In clinical trials, carvedilol caused bradycardia in about 2% of hypertensive patients, and 6.5% of myocardial infarction patients with left ventricular dysfunction. If pulse rate drops below 55 beats/minute, the dosage should be reduced.

5.3 Hypotension

Postural hypotension occurred in 1.8% and syncope in 0.1% of hypertensive patients, primarily following the initial dose or at the time of dose increase and was a cause for discontinuation of therapy in 1% of patients.

In the CAPRICORN study of survivors of an acute myocardial infarction, hypotension or postural hypotension occurred in 20.2% of patients receiving carvedilol compared to 12.6% of placebo patients. Syncope was reported in 3.9% and 1.9% of patients, respectively. These events were a cause for discontinuation of therapy in 2.5% of patients receiving carvedilol, compared to 0.2% of placebo patients.

Starting with a low dose, administration with food, and gradual up-titration should decrease the likelihood of syncope or excessive hypotension [see Dosage and Administration (2.2, 2.3)]. During initiation of therapy, the patient should be cautioned to avoid situations such as driving or hazardous tasks, where injury could result should syncope occur.

5.4 Heart Failure/Fluid Retention

Fluid retention may occur during up-titration of carvedilol. If such symptoms occur, diuretics should be increased and the carvedilol dose should not be advanced until clinical stability resumes [see Dosage and Administration (2)]. Occasionally it is necessary to lower the carvedilol dose or temporarily discontinue it. Such episodes do not preclude subsequent successful titration of, or a favorable response to, carvedilol.
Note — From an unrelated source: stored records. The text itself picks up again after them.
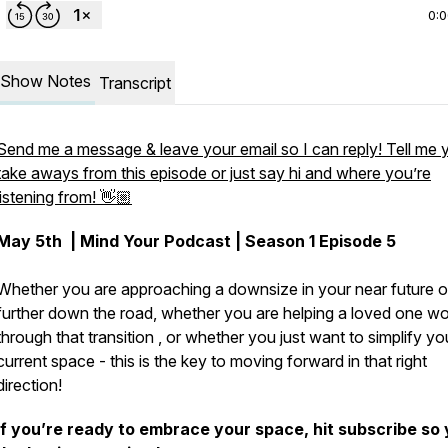
0:
Show Notes
Transcript
Send me a message & leave your email so I can reply! Tell me 
take aways from this episode or just say hi and where you’re
listening from! 👋🏼
May 5th
| Mind Your Podcast | Season 1 Episode 5
Whether you are approaching a downsize in your near future o
further down the road, whether you are helping a loved one w
through that transition , or whether you just want to simplify yo
current space - this is the key to moving forward in that right
direction!
If you’re ready to embrace your space, hit subscribe so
5.5 Non-allergic Bronchospasm

Patients with bronchospastic disease (e.g., chronic bronchitis and emphysema) should, in general, not receive β-blockers. Carvedilol may be used with caution, however, in patients who do not respond to, or cannot tolerate, other antihypertensive agents. It is prudent, if carvedilol is used, to use the smallest effective dose, so that inhibition of endogenous or exogenous β-agonists is minimized.

In clinical trials patients with bronchospastic disease were enrolled if they did not require oral or inhaled medication to treat their bronchospastic disease. In such patients, it is recommended that carvedilol be used with caution. The dosing recommendations should be followed closely and the dose should be lowered if any evidence of bronchospasm is observed during up-titration.

5.6 Glycemic Control in Type 2 Diabetes

In general, β-blockers may mask some of the manifestations of hypoglycemia, particularly tachycardia. Nonselective β-blockers may potentiate insulin-induced hypoglycemia and delay recovery of serum glucose levels. Patients subject to spontaneous hypoglycemia, or diabetic patients receiving insulin or oral hypoglycemic agents, should be cautioned about these possibilities.

Studies designed to examine the effects of carvedilol on glycemic control in patients with diabetes and heart failure have not been conducted. In a study designed to examine the effects of carvedilol on glycemic control in a population with mild-to-moderate hypertension and well-controlled type 2 diabetes mellitus, carvedilol had no adverse effect on glycemic control, based on HbA1c measurement [see Clinical studies(14.4) ].